Rancho Cañada de los Coches
The smallest Mexican land grant in California was given, and then taken from, a 19th-century teacher and nurse.
This 28-acre site is the smallest Mexican land grant in California, given in 1843 to a teacher, nurse, and caretaker named Apolinaria Lorenzana, dubbed “La Beata,” the Blessed One, for her work within the community.
Born in Mexico City, Lorenzana was part of a government initiative to populate colonial settlements in what is now California. The government sent orphaned children and young women to live with settler families, or in the case of the young women, to be married to local soldiers.
Lorenzana came to present-day San Diego in 1800 with her mother, but after her mother married a local solider, she was sent to an orphanage. She was eventually placed with a local family where she learned to read, write, and perform skills like cooking, sewing, and nursing. These skills lead her to start teaching, and she headed a school where she passed along her knowledge to the children of both settlers and natives.
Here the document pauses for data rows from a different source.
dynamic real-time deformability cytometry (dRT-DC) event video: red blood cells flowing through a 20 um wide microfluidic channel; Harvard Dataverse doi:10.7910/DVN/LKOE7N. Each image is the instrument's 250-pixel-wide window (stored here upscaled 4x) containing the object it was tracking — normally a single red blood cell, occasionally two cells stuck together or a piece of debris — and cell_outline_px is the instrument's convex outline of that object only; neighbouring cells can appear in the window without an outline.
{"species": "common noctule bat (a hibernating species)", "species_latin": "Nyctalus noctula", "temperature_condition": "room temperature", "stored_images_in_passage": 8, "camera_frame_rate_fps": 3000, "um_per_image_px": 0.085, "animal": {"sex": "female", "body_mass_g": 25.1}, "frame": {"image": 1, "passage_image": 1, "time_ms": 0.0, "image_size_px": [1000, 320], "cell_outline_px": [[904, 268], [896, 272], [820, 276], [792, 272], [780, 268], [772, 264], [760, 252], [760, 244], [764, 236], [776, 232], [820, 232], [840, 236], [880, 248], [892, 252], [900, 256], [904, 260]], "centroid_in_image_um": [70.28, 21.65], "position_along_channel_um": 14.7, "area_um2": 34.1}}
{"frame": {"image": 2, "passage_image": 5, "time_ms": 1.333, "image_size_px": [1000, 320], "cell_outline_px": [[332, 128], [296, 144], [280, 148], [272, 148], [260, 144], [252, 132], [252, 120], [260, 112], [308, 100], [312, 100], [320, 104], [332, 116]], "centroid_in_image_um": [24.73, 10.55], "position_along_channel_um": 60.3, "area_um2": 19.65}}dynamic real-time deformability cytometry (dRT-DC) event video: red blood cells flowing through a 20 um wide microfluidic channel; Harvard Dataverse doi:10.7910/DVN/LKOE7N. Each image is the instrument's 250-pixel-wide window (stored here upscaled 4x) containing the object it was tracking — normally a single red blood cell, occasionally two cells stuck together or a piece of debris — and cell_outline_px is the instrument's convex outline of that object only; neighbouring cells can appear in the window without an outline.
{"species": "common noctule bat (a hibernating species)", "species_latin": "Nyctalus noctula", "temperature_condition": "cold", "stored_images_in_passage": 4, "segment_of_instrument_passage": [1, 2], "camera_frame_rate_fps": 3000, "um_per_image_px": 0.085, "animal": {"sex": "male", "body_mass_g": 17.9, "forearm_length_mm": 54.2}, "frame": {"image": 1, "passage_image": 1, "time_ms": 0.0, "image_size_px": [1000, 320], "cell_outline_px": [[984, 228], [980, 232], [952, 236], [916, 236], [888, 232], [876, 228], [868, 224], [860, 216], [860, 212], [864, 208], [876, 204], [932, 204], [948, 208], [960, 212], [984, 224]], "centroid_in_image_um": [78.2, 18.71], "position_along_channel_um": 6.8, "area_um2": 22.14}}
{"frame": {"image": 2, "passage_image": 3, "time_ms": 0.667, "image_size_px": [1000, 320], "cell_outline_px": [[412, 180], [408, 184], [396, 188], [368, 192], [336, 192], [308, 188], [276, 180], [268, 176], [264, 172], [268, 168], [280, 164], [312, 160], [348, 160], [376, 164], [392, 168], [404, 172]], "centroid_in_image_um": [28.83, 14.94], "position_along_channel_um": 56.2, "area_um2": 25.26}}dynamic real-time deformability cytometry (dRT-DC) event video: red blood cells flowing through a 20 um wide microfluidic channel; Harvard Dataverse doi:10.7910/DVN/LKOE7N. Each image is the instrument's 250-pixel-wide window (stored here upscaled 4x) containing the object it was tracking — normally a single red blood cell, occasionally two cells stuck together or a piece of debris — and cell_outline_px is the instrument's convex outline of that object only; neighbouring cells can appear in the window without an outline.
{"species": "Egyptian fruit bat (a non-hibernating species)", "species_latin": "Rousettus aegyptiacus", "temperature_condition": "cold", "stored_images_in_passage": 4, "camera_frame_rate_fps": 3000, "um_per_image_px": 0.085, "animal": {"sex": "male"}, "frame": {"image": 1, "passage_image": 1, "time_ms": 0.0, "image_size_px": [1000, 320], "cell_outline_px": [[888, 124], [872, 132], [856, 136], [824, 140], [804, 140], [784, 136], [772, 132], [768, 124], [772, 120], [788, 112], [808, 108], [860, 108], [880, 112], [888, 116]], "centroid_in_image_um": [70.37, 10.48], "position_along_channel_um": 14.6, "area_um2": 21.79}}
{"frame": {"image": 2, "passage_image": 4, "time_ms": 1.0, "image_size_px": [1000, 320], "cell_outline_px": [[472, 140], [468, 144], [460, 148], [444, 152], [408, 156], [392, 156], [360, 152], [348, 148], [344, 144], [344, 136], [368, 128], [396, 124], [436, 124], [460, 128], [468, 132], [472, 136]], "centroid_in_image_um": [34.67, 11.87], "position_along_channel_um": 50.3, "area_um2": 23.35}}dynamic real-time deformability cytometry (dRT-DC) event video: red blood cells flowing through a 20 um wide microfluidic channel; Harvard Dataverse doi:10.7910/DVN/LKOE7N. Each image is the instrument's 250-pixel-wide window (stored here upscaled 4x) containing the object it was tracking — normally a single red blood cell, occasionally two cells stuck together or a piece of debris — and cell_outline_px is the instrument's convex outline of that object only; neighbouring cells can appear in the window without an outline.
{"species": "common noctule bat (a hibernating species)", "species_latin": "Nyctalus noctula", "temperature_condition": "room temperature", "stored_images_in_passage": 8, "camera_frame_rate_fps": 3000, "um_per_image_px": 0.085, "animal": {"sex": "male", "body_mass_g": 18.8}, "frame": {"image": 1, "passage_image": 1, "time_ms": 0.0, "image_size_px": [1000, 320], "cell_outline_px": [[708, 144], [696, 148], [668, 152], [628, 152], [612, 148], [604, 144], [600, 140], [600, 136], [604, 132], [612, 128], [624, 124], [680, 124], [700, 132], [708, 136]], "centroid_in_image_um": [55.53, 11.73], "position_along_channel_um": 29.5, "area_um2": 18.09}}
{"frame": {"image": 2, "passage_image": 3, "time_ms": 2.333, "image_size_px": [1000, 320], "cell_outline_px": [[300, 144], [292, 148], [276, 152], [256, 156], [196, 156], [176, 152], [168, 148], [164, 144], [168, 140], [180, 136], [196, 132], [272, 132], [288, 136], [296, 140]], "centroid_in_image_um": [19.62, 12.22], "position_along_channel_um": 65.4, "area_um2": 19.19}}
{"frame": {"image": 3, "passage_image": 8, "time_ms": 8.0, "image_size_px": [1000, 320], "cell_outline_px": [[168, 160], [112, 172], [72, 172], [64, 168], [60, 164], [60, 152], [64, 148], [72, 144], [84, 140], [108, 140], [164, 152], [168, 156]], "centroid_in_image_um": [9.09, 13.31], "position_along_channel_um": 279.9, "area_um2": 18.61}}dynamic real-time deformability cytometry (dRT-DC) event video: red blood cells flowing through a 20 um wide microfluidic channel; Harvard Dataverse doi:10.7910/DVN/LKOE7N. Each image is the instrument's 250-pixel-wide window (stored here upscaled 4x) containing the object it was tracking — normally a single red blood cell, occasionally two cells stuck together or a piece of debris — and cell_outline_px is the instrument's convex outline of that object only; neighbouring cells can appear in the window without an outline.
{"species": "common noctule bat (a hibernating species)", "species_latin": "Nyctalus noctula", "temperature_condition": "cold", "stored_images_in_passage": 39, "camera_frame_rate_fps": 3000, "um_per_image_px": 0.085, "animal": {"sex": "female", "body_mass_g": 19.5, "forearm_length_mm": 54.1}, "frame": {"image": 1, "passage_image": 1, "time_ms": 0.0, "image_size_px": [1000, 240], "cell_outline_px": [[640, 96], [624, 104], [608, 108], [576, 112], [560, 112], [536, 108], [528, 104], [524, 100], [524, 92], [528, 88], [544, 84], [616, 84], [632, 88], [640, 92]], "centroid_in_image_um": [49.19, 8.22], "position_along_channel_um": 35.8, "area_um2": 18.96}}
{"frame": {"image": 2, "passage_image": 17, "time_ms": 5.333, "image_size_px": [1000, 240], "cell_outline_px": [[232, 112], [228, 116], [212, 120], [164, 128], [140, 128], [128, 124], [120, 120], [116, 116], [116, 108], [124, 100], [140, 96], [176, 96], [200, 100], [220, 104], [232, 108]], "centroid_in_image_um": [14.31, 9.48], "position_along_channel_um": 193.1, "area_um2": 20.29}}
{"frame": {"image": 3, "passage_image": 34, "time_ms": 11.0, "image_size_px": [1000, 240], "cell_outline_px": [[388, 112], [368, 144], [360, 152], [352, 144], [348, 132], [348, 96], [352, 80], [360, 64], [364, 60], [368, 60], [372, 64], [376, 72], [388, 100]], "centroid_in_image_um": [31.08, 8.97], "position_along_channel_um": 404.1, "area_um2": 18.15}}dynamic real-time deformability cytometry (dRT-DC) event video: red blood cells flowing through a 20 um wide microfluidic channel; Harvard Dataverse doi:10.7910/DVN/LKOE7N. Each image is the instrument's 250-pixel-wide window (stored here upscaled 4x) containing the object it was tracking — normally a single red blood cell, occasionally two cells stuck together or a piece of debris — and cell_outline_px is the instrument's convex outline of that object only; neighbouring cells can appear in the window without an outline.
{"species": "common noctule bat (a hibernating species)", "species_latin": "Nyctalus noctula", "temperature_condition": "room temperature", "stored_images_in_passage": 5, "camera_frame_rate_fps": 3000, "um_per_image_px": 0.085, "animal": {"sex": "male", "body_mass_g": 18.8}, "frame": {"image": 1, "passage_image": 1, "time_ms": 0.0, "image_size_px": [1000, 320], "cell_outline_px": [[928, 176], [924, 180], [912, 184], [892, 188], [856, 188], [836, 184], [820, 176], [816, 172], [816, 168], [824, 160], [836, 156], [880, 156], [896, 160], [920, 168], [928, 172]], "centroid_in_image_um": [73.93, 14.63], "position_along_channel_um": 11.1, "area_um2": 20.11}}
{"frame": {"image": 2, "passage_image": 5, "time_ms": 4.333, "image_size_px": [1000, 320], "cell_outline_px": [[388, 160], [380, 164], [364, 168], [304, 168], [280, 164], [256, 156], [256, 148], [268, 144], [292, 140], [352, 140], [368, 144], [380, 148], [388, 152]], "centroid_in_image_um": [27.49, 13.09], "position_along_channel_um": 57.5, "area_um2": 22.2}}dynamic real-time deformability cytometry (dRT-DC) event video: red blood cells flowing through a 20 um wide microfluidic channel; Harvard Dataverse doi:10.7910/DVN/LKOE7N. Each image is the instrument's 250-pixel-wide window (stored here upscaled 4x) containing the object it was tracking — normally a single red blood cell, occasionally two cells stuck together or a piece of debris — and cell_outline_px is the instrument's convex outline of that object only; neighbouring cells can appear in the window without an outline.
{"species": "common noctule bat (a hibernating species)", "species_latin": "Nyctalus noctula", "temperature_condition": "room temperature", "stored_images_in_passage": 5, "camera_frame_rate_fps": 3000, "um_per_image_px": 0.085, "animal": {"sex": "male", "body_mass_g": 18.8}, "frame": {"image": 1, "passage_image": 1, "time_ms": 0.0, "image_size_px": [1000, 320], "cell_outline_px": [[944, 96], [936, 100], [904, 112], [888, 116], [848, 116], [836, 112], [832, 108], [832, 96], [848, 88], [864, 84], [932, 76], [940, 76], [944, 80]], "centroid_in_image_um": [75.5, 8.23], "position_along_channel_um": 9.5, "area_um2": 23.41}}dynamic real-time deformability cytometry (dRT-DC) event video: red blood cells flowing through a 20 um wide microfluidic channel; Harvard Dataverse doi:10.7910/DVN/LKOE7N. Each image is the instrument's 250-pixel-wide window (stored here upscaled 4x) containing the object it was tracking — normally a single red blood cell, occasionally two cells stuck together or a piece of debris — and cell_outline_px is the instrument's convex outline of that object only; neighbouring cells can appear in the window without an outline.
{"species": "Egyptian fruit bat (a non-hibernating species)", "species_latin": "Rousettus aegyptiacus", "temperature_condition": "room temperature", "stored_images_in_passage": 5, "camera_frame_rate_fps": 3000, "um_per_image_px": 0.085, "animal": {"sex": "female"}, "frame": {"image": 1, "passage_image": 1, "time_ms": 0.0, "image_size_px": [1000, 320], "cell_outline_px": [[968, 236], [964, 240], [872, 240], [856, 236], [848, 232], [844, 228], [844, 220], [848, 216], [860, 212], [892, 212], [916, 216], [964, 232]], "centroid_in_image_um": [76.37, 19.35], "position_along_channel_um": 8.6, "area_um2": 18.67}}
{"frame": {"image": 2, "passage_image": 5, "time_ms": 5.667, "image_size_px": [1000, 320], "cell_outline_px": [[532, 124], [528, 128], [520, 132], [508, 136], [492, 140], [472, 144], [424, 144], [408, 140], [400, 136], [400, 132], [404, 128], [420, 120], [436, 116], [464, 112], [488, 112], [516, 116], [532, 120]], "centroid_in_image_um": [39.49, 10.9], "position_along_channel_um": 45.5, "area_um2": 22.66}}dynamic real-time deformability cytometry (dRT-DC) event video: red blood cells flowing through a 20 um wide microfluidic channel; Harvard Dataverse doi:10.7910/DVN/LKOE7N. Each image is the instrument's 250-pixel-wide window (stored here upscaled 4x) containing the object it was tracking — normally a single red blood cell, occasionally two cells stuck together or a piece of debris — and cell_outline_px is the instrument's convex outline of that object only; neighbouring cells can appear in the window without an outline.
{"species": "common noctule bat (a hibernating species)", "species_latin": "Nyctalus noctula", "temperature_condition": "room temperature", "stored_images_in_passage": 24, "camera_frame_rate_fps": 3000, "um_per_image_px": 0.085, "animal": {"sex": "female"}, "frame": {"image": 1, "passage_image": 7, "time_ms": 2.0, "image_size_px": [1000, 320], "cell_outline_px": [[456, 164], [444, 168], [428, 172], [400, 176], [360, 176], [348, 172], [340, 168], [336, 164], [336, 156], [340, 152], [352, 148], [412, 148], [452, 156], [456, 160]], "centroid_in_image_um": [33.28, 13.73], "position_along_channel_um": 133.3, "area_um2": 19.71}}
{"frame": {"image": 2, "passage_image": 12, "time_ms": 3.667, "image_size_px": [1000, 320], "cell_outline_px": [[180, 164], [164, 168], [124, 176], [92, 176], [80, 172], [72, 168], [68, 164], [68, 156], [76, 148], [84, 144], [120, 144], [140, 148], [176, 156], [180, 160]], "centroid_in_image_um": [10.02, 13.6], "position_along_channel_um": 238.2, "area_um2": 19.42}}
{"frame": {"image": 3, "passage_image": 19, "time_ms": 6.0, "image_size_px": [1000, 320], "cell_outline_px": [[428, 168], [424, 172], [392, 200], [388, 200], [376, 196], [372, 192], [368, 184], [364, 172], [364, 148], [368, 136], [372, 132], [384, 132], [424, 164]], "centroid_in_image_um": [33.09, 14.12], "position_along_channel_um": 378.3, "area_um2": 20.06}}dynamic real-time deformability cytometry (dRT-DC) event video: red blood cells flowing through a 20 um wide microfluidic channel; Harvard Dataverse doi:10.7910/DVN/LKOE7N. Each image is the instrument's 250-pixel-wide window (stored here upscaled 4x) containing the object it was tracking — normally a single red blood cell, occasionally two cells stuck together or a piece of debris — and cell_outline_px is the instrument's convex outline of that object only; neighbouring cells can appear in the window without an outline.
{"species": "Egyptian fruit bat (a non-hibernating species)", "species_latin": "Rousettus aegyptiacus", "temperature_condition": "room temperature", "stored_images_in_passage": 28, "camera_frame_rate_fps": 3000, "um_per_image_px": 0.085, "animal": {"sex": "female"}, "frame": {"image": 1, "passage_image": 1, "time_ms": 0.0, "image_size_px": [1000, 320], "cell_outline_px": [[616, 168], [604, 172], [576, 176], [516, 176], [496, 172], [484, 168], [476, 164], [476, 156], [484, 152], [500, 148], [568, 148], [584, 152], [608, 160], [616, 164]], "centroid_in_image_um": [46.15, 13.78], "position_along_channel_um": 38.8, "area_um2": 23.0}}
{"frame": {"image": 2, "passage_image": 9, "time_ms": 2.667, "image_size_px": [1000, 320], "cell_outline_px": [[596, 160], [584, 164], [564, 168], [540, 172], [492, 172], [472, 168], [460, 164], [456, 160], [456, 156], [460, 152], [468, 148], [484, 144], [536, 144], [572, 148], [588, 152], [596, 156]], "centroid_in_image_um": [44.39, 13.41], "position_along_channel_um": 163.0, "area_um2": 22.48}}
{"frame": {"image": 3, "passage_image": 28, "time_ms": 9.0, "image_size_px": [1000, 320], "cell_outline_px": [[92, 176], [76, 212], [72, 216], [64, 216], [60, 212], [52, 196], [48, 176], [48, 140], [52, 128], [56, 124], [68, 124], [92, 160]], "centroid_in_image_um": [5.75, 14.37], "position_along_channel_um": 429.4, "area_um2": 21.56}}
She was also active at a San Diego mission, becoming such a respected and trusted figure there, that she was put in charge of the mission’s purchasing. She traveled to the ships with lists of goods from the fathers or selecting what she thought was needed. Her work earned her the name “La Beata,” the Blessed One.
Lorenzana received a government land grant for the nearly 9,000-acre Santa Clara de Jamachá in 1840, and another smaller piece of land, Cañada de los Coches, in 1843, but this land was taken from her when the U.S. invaded Mexico. A captain of the U.S. Army informed Lorenzana that the army would need to use her land for their horses. Lorenzana asked for payment for the land, but never received it. In a move that one historian called “legal hocus-pocus,” her land was purchased by the army captain, and she was never able to reclaim it.
At the end of her life, Lorenzana had lost all of her land, both the two land grants and a ranch she’d purchased, and was living in poverty in Santa Barbara. Today, her story is commemorated with a small plaque at the site of the small but meaningful land grant.